#### WORK TO COMPLETE:
The listing below should be reproduced precisely, except for its images.

#### GIVEN INFORMATION:

※ ※ ※

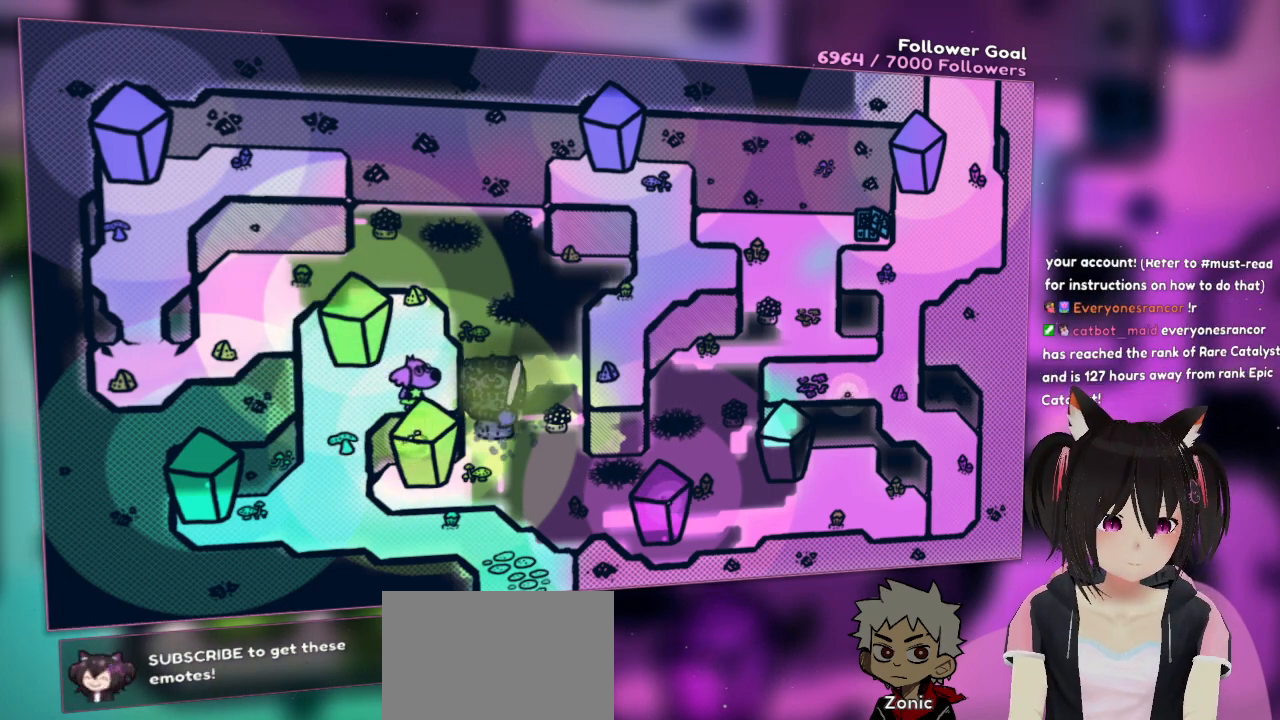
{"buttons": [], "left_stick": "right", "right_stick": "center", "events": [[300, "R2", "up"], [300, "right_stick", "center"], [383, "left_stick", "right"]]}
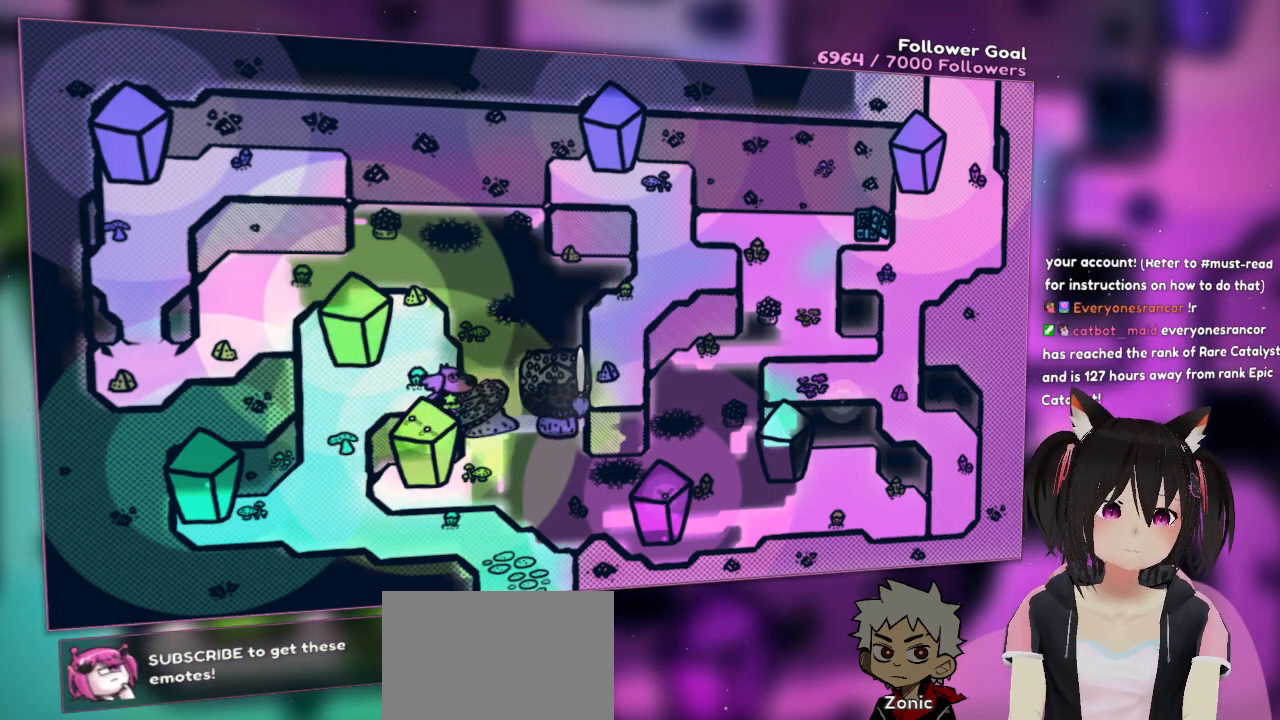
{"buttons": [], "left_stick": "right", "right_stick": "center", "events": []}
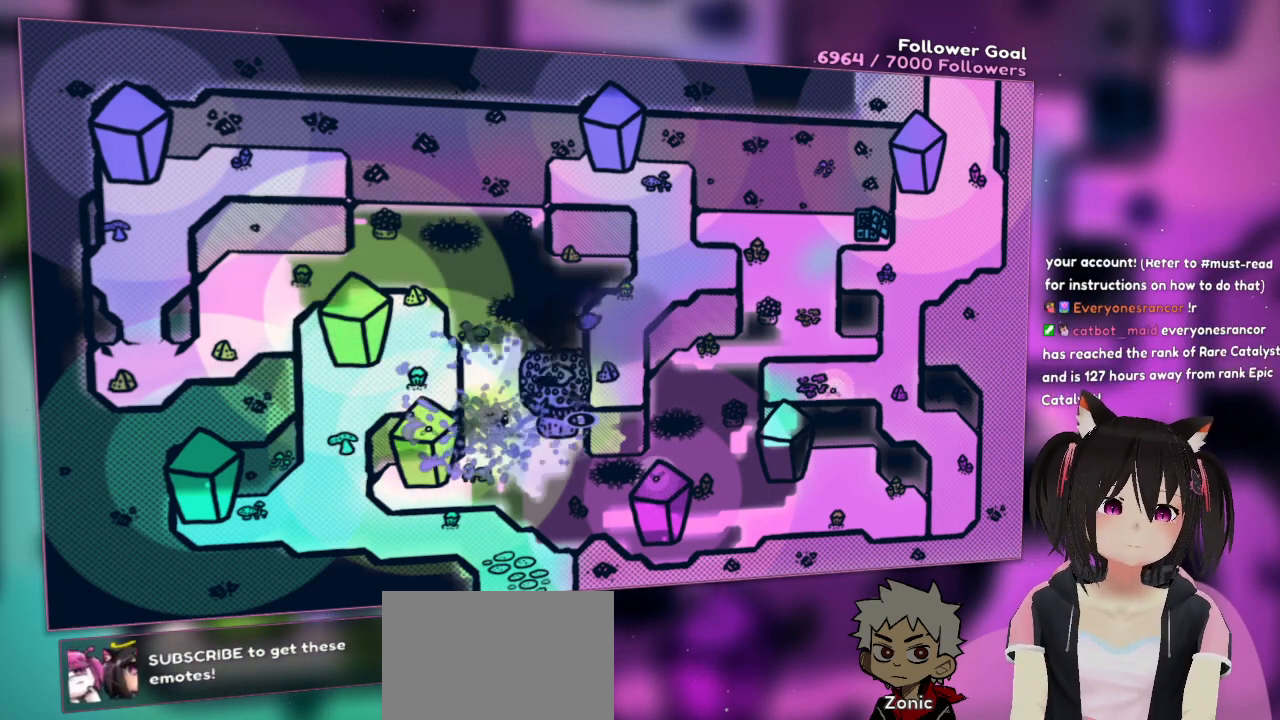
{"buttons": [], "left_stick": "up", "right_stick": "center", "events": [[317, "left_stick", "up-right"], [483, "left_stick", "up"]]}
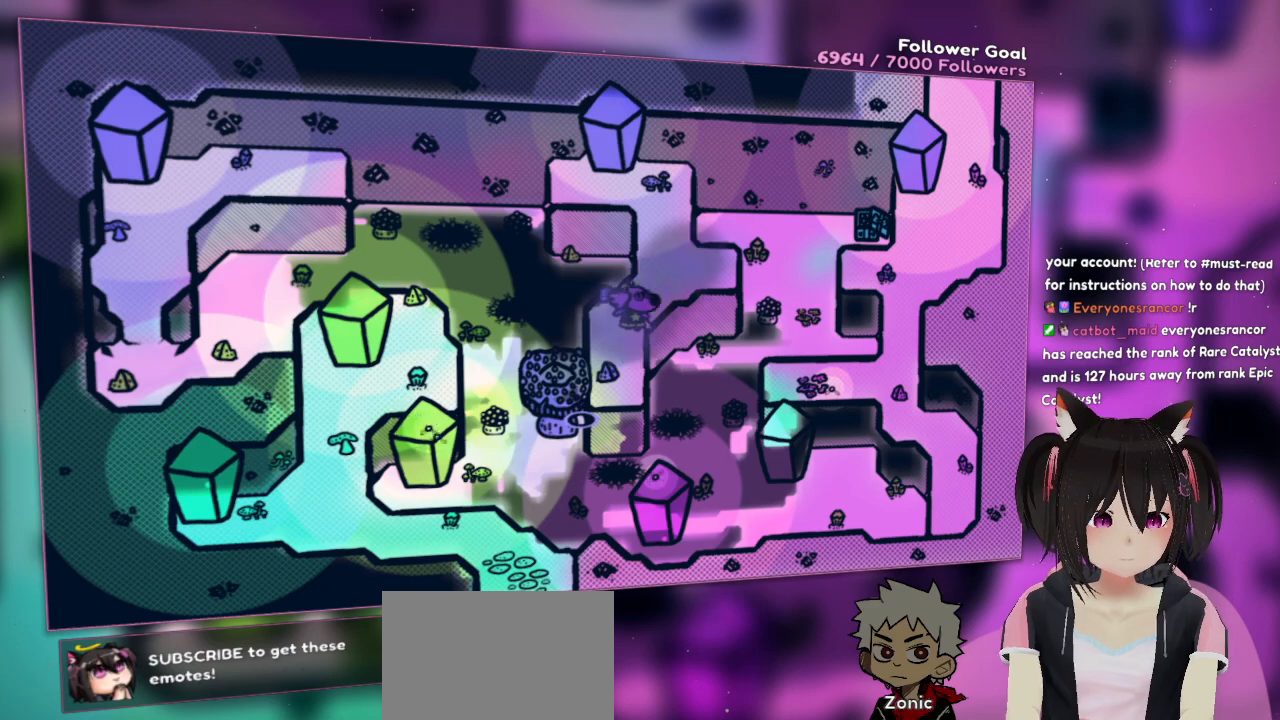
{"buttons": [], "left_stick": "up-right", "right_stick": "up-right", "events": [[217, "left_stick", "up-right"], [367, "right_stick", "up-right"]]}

※ ※ ※

#### OUTPUT OF THE TASK:
{"buttons": [], "left_stick": "right", "right_stick": "center", "events": [[300, "R2", "up"], [300, "right_stick", "center"], [383, "left_stick", "right"]]}
{"buttons": [], "left_stick": "right", "right_stick": "center", "events": []}
{"buttons": [], "left_stick": "up", "right_stick": "center", "events": [[317, "left_stick", "up-right"], [483, "left_stick", "up"]]}
{"buttons": [], "left_stick": "up-right", "right_stick": "up-right", "events": [[217, "left_stick", "up-right"], [367, "right_stick", "up-right"]]}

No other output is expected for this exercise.